We need successful businesses and wealth creators in our country. They generate the jobs and tax revenues to fund governments and public services.
Or do they? Recent cases involving companies like Starbucks, Amazon and Google who have not paid taxes, as apparently they should, have provoked anger.
They have shown that the international rules on cross-border taxation are hopelessly outdated in the era of the internet, where assets can be moved between jurisdictions.
So the Prime Minister’s move at the G8 summit this week to re-write the tax rules was welcome.
By 2015 the UK will have the lowest corporation tax in the G8. But the quid pro quo for this benign tax environment is surely that taxes must be paid.
This isn’t just a question of what’s lawful for businesses to do; it’s a question of what’s right.
A century ago, the great Republican President Theodore Roosevelt attacked vested interests in corporations and special privilege. He recognised that capitalism could not be unbridled.
The banks are a case in point. We need a thriving financial sector, which is a major component of our economy, although the collapse taught us that we also need to be less reliant on it. But we also need banking to be responsible.
I thought that the Archbishop of Canterbury was right to say that a culture of entitlement in banking was deeply damaging.
He sits on the Banking Commission, which under the chairmanship of Chichester MP Andrew Tyrie reported this week.
The Commission proposes a raft of measures to re-build trust and make individual responsibility in banking a reality.
I am sceptical about one of its recommendations, a new criminal offence of “reckless mismanagement of a bank”. I’m not sure that it’s workable. And why should it not apply to other businesses?
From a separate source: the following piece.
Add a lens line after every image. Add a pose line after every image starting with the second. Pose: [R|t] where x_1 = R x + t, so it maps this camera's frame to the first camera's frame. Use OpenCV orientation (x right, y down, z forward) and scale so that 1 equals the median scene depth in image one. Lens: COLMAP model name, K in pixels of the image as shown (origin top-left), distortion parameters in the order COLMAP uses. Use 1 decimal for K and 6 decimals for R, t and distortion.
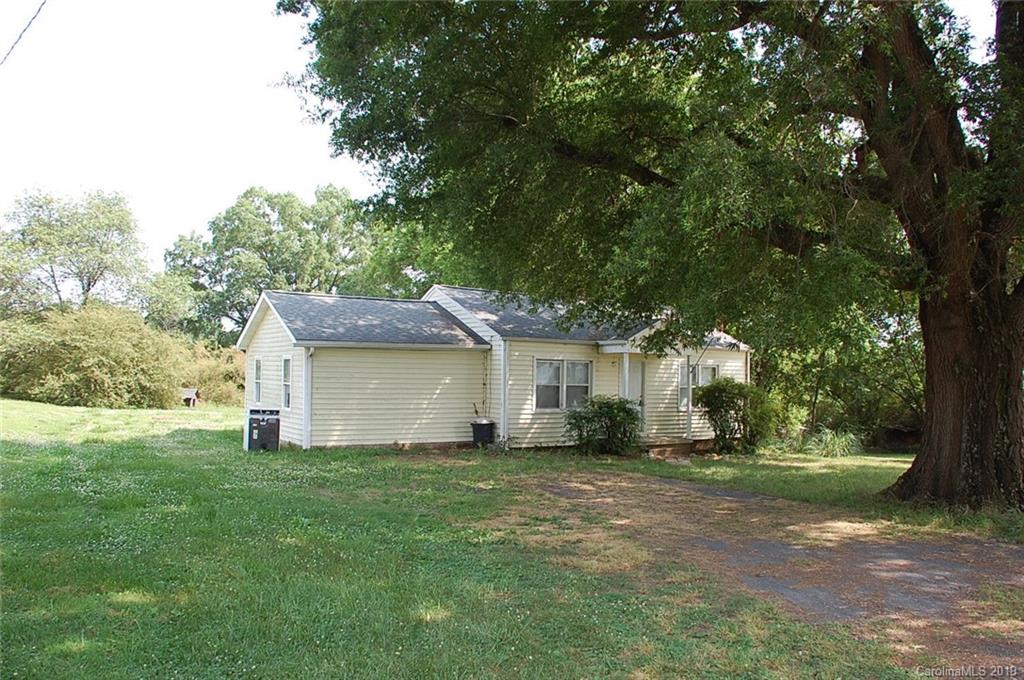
lens RADIAL K [[793.7, 0, 512.0], [0, 793.7, 340.0], [0, 0, 1]] dist [-0.137620, 0.000495]
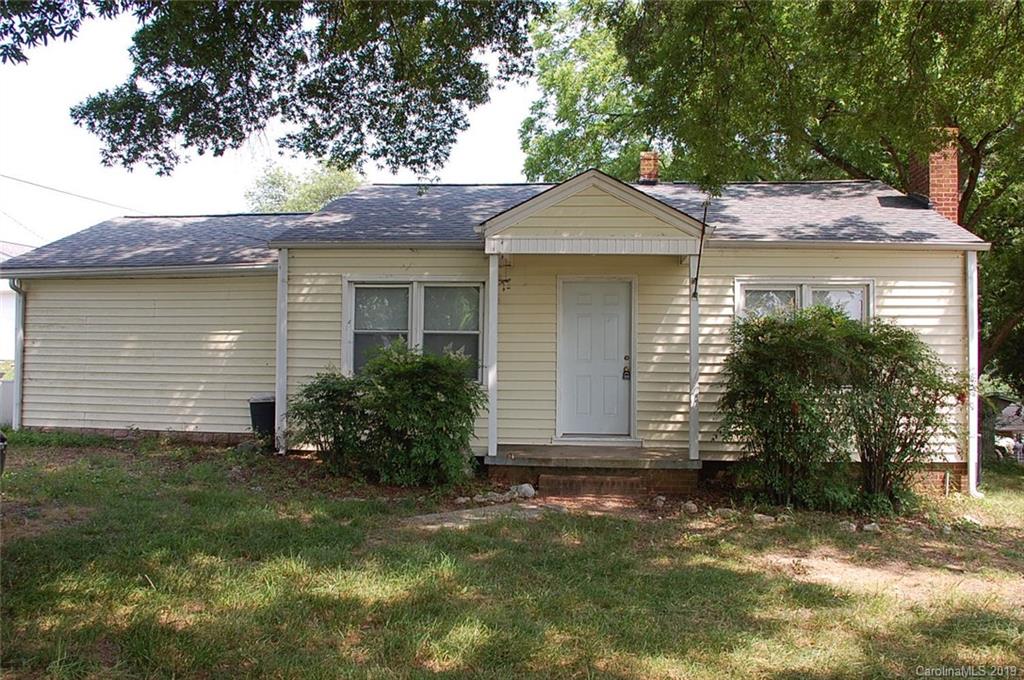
lens RADIAL K [[803.5, 0, 512.0], [0, 803.5, 340.0], [0, 0, 1]] dist [-0.091779, 0.006005]
pose [[0.788970, -0.015874, -0.614227, 0.447407], [0.030989, 0.999422, 0.013977, 0.060158], [0.613650, -0.030062, 0.789006, 0.681402]]
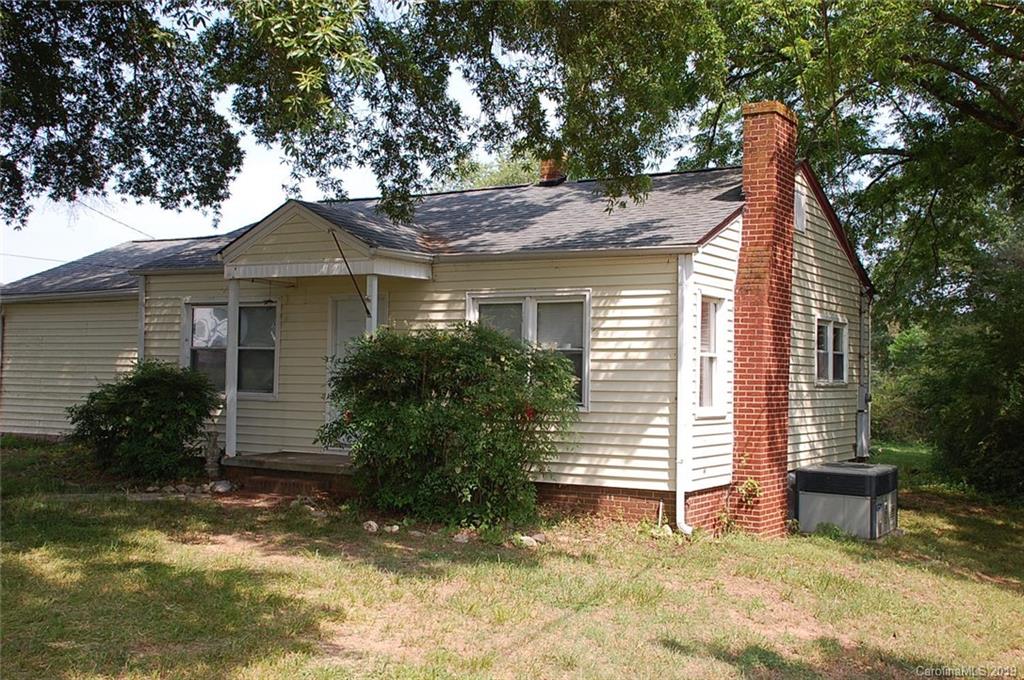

What about the politicians (we know who they are) who recklessly mismanaged the economy? Or appalling and costly mismanagement of public services?
But, overall, measures to ensure that individuals are properly accountable for activities which can affect the livelihood of millions of people are necessary.
The move towards responsible banking, including separating retail from more risky banking operations, is right.
As Teddy Roosevelt said: “The essence of any struggle for healthy liberty has always been, and must always be, to take from ... one ...class of men the right to enjoy power, or wealth, or position, or immunity, which has not been earned by service to his ... fellows.”